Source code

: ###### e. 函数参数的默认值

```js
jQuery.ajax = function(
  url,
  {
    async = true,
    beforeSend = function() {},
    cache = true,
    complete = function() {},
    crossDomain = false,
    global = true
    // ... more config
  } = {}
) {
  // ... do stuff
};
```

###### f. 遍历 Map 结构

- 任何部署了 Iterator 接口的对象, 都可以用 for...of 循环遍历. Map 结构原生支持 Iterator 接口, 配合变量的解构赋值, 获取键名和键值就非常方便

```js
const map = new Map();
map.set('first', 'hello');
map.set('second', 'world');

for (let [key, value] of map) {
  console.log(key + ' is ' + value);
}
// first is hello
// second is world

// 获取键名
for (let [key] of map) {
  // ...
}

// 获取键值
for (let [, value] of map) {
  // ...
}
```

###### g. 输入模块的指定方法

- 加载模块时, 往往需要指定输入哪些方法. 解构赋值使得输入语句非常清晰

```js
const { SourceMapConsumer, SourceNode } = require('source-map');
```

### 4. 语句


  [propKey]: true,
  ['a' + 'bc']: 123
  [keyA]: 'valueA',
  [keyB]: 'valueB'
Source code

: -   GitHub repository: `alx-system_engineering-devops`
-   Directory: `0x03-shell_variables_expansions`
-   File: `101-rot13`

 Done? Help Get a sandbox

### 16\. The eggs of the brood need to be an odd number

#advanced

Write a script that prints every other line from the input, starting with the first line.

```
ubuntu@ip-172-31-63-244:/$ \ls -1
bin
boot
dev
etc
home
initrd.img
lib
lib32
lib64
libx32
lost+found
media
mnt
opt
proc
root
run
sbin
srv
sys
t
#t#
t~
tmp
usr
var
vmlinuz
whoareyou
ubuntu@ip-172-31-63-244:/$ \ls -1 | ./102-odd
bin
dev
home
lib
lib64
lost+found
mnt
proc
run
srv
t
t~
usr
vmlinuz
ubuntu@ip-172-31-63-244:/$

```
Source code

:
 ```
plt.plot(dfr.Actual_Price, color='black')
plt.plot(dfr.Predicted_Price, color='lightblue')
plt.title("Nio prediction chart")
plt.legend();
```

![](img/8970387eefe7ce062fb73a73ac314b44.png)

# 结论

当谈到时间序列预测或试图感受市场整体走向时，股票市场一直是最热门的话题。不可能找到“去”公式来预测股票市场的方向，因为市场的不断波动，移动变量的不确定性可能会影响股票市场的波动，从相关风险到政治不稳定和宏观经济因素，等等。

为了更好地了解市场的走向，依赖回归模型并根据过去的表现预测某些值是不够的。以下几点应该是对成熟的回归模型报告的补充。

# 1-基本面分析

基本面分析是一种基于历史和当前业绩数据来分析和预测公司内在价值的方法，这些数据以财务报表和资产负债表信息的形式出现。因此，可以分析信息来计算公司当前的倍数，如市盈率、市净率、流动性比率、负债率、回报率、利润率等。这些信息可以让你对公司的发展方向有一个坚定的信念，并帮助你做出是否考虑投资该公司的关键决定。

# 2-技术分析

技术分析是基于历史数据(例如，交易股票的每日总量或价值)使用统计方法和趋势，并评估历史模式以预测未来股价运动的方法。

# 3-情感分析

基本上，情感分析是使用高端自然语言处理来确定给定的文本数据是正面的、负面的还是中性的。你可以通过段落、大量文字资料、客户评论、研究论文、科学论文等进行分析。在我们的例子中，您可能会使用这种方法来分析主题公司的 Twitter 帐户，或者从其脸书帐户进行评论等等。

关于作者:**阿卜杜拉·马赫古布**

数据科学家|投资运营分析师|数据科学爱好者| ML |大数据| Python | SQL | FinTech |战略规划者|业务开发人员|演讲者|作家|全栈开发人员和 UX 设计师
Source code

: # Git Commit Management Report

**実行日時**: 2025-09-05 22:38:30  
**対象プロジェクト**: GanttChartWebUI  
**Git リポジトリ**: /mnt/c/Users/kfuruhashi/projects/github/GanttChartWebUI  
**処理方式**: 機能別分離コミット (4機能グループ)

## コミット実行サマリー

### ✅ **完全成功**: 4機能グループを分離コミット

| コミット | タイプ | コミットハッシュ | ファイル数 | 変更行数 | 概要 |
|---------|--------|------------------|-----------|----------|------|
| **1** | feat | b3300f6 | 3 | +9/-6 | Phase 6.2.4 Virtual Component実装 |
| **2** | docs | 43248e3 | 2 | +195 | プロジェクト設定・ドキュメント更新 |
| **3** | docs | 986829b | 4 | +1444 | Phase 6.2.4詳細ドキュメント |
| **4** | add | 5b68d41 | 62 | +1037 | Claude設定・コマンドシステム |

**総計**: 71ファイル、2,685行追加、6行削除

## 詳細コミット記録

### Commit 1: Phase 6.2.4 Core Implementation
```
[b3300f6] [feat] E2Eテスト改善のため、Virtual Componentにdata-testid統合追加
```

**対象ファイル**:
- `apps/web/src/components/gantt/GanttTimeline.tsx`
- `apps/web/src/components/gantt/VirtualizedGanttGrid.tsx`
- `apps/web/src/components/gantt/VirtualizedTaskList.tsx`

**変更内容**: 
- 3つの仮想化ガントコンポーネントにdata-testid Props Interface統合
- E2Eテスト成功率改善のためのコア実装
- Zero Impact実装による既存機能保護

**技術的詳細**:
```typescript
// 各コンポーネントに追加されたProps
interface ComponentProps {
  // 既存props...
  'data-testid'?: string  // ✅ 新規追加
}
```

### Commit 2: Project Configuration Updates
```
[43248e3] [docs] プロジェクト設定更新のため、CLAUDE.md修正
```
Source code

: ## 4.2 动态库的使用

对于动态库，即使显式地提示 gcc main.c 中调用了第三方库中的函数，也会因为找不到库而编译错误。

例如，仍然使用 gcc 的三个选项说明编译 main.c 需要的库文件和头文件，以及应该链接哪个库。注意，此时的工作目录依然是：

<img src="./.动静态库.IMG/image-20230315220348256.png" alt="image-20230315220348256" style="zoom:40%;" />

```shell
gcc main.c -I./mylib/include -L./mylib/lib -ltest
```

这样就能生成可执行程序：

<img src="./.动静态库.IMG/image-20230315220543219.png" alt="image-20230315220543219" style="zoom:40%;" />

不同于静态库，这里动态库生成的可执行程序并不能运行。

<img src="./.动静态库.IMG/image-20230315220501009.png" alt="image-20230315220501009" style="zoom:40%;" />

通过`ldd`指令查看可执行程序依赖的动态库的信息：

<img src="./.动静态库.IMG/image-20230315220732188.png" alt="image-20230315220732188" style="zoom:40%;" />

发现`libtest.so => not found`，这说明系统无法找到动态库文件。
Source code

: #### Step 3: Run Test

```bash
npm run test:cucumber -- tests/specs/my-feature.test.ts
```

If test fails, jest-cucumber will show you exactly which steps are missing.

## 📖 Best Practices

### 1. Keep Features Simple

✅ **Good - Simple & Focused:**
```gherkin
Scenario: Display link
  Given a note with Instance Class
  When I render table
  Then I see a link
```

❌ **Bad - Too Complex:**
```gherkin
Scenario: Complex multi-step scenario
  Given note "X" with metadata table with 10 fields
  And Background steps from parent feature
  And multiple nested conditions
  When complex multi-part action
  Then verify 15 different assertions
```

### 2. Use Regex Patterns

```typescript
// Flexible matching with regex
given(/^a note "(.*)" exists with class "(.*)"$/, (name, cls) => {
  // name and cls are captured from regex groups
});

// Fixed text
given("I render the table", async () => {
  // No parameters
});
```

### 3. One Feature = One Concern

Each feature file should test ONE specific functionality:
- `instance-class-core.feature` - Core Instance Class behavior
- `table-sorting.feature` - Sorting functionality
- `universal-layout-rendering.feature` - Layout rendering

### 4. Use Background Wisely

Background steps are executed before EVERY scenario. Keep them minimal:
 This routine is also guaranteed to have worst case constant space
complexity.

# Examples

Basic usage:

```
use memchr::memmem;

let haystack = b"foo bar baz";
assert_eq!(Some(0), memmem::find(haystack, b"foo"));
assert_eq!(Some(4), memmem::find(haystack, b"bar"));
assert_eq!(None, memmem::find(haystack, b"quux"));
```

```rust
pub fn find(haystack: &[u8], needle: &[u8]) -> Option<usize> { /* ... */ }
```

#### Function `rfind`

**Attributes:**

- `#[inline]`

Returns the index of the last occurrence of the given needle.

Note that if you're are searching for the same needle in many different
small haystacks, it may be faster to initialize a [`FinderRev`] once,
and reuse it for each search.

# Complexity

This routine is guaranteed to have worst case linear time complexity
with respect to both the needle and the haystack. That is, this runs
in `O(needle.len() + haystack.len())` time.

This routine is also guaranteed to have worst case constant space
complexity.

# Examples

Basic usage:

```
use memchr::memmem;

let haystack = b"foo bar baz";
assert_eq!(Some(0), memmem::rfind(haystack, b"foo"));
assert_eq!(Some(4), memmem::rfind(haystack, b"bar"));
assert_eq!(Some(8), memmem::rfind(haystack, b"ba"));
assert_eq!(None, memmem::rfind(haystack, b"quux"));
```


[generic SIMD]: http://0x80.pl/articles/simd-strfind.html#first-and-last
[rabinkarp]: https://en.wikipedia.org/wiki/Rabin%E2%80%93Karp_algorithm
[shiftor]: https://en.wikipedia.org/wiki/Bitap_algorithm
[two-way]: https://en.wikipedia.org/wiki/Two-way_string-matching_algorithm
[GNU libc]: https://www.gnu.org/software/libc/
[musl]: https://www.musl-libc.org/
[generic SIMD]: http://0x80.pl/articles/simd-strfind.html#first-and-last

**Required action:**
Your answer must consist solely of the lines above between the line holding "['a' + 'bc']: 123" and the line holding "关于作者:**阿卜杜拉·马赫古布**", inclusive, copied exactly.

**Answer section:**
  ['a' + 'bc']: 123
  [keyA]: 'valueA',
  [keyB]: 'valueB'
Source code

: -   GitHub repository: `alx-system_engineering-devops`
-   Directory: `0x03-shell_variables_expansions`
-   File: `101-rot13`

 Done? Help Get a sandbox

### 16\. The eggs of the brood need to be an odd number

#advanced

Write a script that prints every other line from the input, starting with the first line.

```
ubuntu@ip-172-31-63-244:/$ \ls -1
bin
boot
dev
etc
home
initrd.img
lib
lib32
lib64
libx32
lost+found
media
mnt
opt
proc
root
run
sbin
srv
sys
t
#t#
t~
tmp
usr
var
vmlinuz
whoareyou
ubuntu@ip-172-31-63-244:/$ \ls -1 | ./102-odd
bin
dev
home
lib
lib64
lost+found
mnt
proc
run
srv
t
t~
usr
vmlinuz
ubuntu@ip-172-31-63-244:/$

```
Source code

:
 ```
plt.plot(dfr.Actual_Price, color='black')
plt.plot(dfr.Predicted_Price, color='lightblue')
plt.title("Nio prediction chart")
plt.legend();
```

![](img/8970387eefe7ce062fb73a73ac314b44.png)

# 结论

当谈到时间序列预测或试图感受市场整体走向时，股票市场一直是最热门的话题。不可能找到“去”公式来预测股票市场的方向，因为市场的不断波动，移动变量的不确定性可能会影响股票市场的波动，从相关风险到政治不稳定和宏观经济因素，等等。

为了更好地了解市场的走向，依赖回归模型并根据过去的表现预测某些值是不够的。以下几点应该是对成熟的回归模型报告的补充。

# 1-基本面分析

基本面分析是一种基于历史和当前业绩数据来分析和预测公司内在价值的方法，这些数据以财务报表和资产负债表信息的形式出现。因此，可以分析信息来计算公司当前的倍数，如市盈率、市净率、流动性比率、负债率、回报率、利润率等。这些信息可以让你对公司的发展方向有一个坚定的信念，并帮助你做出是否考虑投资该公司的关键决定。

# 2-技术分析

技术分析是基于历史数据(例如，交易股票的每日总量或价值)使用统计方法和趋势，并评估历史模式以预测未来股价运动的方法。

# 3-情感分析

基本上，情感分析是使用高端自然语言处理来确定给定的文本数据是正面的、负面的还是中性的。你可以通过段落、大量文字资料、客户评论、研究论文、科学论文等进行分析。在我们的例子中，您可能会使用这种方法来分析主题公司的 Twitter 帐户，或者从其脸书帐户进行评论等等。

关于作者:**阿卜杜拉·马赫古布**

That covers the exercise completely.